*HOW TO COMPLETE THIS TASK*: Recast the data below as a Markdown table with the columns No. and Text: give each line its own numbered row, skip blank lines, and leave out the pictures. Begin with the line containing "##### [繁體中文（台灣地區） - 切換您的語言](https://libps.github.io/index)" and continue through the line containing "[How to use with examples]".

Saved data entries:
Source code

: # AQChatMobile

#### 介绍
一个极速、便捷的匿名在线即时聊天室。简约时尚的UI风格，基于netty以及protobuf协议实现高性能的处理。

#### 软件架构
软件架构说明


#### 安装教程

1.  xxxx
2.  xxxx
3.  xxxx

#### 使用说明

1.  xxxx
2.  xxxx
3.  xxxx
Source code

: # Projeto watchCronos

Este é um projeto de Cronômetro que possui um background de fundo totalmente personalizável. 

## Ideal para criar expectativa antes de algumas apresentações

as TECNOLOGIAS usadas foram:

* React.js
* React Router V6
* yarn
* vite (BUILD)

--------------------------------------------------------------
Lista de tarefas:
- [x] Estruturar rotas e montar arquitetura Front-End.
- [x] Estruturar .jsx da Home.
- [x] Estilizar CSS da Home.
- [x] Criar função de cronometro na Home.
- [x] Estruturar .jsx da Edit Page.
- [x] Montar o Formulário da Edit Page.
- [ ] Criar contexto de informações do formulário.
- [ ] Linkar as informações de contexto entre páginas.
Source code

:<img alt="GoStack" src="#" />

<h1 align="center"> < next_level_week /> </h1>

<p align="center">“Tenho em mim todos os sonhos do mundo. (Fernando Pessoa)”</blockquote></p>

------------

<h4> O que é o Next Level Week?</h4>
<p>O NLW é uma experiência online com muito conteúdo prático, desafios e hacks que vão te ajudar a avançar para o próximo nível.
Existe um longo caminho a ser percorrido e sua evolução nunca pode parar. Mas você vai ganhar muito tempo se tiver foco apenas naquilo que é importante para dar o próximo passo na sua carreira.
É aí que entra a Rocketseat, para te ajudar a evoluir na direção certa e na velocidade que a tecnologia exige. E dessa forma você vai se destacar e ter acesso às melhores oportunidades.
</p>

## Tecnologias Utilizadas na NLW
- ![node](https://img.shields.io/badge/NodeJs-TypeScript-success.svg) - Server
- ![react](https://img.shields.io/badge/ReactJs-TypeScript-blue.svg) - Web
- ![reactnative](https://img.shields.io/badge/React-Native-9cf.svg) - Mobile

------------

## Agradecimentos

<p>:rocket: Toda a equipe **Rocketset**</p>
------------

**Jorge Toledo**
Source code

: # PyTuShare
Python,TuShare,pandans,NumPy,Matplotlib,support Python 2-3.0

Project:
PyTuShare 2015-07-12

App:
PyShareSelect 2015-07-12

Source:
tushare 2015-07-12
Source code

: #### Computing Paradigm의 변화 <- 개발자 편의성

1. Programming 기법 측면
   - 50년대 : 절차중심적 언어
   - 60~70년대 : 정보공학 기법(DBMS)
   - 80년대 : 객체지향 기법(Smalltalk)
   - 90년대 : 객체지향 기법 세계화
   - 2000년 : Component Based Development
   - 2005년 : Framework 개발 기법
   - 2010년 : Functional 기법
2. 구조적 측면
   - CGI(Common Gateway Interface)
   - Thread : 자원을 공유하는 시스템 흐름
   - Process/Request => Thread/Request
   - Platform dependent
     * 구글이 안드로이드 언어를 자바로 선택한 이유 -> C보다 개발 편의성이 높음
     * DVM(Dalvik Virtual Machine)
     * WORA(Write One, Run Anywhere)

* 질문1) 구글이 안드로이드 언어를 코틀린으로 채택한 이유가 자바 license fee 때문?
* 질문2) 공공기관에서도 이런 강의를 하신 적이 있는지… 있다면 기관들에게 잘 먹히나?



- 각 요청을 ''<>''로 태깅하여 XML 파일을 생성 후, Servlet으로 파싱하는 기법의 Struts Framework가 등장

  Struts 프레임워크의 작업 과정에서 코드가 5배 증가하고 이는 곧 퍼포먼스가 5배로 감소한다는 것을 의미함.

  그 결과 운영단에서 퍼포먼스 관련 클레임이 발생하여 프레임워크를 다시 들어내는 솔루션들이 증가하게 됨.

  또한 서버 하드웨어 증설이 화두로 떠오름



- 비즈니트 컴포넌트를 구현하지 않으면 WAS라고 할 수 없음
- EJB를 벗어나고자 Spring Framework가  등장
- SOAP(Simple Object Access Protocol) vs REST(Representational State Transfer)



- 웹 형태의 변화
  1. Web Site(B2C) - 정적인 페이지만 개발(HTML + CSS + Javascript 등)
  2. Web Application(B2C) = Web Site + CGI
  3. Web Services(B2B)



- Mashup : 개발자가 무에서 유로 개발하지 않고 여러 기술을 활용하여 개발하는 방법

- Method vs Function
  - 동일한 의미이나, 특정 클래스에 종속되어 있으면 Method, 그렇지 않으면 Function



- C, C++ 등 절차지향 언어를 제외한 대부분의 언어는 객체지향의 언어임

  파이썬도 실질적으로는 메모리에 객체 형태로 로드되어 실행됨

--

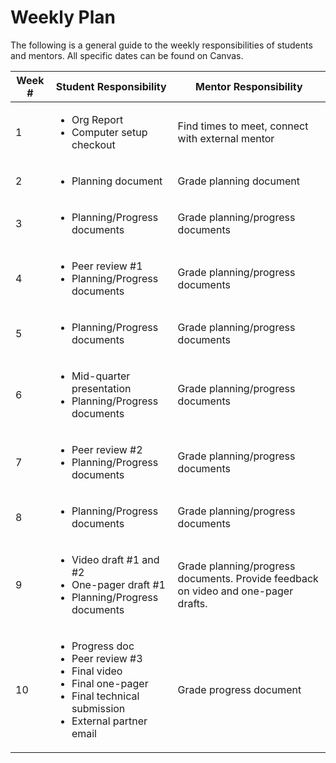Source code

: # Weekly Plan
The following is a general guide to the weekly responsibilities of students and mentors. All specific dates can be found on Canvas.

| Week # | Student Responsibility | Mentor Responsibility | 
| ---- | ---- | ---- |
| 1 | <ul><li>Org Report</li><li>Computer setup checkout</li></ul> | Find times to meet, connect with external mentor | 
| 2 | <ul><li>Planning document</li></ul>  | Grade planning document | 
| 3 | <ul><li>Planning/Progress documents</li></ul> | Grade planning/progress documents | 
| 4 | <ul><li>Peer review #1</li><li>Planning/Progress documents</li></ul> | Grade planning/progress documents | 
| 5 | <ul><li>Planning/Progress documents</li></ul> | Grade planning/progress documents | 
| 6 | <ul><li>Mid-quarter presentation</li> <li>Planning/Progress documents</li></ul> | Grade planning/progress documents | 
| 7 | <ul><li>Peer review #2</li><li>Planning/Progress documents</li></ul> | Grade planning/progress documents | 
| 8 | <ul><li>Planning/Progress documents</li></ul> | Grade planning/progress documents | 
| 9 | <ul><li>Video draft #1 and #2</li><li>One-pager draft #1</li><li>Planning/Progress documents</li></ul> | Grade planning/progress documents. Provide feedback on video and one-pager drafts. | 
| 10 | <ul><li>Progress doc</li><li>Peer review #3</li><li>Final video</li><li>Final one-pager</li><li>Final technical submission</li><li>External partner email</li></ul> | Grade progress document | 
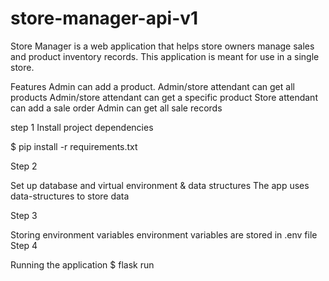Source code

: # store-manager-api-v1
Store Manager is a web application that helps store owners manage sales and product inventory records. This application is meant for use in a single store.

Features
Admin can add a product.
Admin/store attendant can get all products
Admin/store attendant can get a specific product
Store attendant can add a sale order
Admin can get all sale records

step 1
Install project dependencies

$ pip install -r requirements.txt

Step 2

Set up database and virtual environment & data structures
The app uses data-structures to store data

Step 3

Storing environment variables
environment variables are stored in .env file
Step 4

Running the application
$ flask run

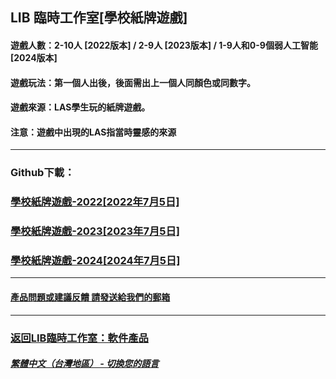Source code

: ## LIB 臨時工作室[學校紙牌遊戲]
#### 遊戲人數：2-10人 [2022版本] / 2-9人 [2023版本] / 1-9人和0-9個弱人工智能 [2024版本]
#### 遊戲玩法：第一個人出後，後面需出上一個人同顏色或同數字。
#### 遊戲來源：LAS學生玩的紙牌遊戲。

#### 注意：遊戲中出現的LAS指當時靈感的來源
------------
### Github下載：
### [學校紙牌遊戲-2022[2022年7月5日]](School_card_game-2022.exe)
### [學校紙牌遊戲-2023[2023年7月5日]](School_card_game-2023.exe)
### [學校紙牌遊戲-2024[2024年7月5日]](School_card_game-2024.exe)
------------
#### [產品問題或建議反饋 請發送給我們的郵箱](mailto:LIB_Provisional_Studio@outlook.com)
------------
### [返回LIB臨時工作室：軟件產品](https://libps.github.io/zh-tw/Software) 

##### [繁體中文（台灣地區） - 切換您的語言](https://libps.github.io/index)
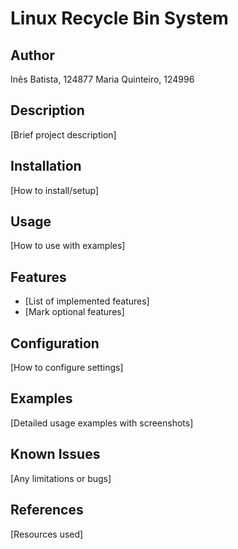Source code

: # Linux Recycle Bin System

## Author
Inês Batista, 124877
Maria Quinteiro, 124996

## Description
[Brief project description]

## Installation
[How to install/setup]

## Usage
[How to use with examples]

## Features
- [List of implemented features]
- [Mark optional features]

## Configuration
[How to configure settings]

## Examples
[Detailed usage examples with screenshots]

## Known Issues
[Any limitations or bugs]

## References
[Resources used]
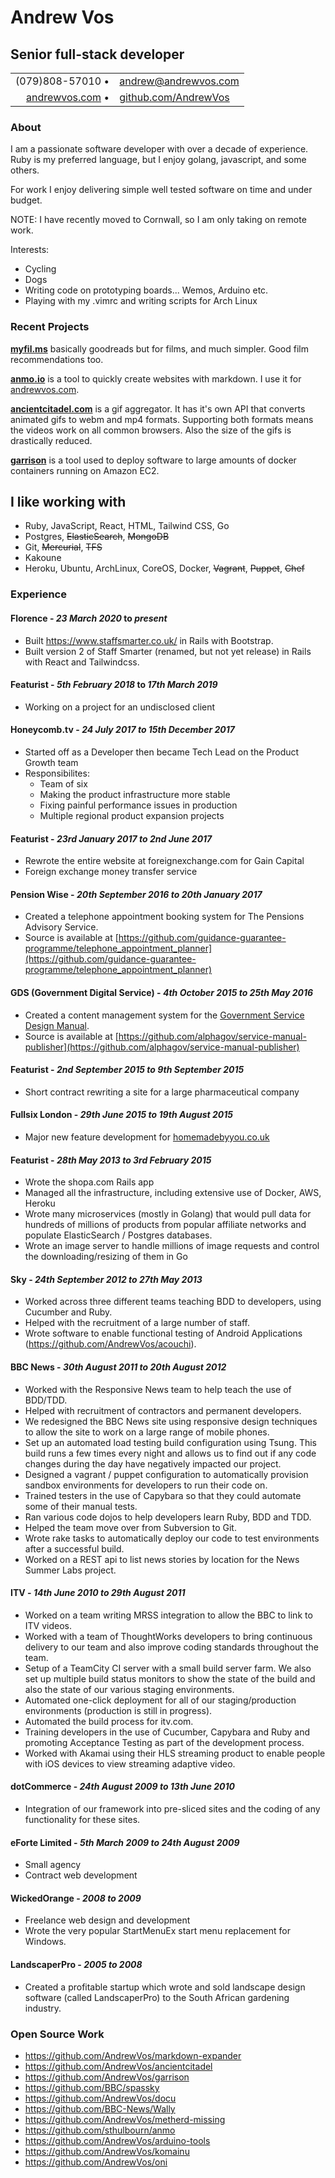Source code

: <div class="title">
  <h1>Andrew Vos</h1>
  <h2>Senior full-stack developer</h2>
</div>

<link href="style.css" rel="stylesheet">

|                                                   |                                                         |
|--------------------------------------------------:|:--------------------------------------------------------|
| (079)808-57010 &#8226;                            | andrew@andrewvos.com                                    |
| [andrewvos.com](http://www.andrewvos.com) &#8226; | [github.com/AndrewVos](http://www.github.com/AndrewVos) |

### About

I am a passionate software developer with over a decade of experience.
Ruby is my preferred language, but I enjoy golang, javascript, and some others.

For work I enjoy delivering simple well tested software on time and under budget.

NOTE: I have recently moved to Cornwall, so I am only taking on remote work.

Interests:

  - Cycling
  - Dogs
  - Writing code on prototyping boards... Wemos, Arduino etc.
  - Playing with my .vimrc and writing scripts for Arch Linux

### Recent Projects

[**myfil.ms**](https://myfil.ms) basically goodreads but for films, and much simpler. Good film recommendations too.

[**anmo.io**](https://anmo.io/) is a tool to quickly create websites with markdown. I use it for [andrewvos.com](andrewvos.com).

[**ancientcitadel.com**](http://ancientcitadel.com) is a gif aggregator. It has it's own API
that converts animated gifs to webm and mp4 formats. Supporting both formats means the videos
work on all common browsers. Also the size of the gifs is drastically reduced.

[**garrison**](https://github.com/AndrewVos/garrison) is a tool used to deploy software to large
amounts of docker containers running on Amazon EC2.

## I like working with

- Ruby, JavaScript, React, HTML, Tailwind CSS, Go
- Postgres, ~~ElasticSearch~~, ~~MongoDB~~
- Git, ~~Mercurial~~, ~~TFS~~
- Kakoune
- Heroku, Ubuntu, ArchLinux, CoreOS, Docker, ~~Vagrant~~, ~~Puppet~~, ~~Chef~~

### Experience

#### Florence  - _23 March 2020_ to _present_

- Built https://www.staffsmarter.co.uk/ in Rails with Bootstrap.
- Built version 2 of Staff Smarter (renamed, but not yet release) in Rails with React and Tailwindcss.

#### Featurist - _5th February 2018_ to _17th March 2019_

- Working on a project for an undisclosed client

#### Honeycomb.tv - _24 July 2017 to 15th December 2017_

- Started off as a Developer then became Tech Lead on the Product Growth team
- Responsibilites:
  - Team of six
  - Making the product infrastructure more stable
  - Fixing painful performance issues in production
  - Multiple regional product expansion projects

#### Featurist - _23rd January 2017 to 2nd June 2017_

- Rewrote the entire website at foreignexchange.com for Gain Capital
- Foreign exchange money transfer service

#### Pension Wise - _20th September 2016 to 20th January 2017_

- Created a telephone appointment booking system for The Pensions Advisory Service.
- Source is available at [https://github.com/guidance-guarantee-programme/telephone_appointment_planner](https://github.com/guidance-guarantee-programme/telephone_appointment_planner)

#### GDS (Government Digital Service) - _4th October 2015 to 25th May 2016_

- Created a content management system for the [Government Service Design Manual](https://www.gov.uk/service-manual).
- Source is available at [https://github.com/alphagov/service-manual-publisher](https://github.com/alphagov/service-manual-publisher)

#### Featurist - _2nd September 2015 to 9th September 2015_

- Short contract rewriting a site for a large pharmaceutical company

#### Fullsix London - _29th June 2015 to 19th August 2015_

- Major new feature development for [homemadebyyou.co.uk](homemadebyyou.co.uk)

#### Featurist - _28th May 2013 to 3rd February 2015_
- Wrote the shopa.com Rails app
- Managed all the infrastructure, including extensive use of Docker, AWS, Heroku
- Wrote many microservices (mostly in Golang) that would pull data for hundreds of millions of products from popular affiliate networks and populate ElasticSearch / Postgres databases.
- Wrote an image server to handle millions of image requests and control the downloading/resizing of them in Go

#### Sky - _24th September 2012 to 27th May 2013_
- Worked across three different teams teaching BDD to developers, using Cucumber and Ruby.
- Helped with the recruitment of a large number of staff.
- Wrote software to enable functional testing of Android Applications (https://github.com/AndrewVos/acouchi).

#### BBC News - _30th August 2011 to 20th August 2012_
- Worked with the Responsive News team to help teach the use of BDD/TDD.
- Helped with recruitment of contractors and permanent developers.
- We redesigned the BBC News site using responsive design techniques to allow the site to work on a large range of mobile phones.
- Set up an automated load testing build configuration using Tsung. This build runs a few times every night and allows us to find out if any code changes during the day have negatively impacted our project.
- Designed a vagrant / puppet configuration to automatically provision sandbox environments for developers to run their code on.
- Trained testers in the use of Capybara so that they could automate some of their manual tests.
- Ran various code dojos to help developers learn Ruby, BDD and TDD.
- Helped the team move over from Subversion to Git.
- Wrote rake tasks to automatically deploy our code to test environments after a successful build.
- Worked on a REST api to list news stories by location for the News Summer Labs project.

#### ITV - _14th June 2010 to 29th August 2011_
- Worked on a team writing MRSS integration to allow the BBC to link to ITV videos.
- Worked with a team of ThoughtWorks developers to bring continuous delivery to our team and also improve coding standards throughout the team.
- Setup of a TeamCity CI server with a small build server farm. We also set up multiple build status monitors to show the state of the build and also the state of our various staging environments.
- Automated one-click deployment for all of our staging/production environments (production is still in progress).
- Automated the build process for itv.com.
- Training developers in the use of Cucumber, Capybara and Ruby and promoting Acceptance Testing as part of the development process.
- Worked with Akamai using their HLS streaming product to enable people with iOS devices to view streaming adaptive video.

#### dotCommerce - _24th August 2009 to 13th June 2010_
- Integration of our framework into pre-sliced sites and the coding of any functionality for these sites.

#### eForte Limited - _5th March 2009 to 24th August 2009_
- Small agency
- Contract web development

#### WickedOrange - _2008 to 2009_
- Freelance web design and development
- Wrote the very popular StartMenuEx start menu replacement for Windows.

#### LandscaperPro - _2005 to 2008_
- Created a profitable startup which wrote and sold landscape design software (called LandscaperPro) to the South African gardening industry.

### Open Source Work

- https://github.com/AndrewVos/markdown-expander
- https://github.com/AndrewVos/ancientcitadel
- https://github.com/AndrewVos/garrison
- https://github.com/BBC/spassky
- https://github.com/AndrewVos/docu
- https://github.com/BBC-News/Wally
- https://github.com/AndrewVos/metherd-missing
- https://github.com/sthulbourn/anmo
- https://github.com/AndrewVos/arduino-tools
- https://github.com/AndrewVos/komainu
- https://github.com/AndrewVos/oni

*PROBLEM SOLUTION*:
| No. | Text |
|---|---|
| 1 | ##### [繁體中文（台灣地區） - 切換您的語言](https://libps.github.io/index) |
| 2 | Source code |
| 3 | : # Linux Recycle Bin System |
| 4 | ## Author |
| 5 | Inês Batista, 124877 |
| 6 | Maria Quinteiro, 124996 |
| 7 | ## Description |
| 8 | [Brief project description] |
| 9 | ## Installation |
| 10 | [How to install/setup] |
| 11 | ## Usage |
| 12 | [How to use with examples] |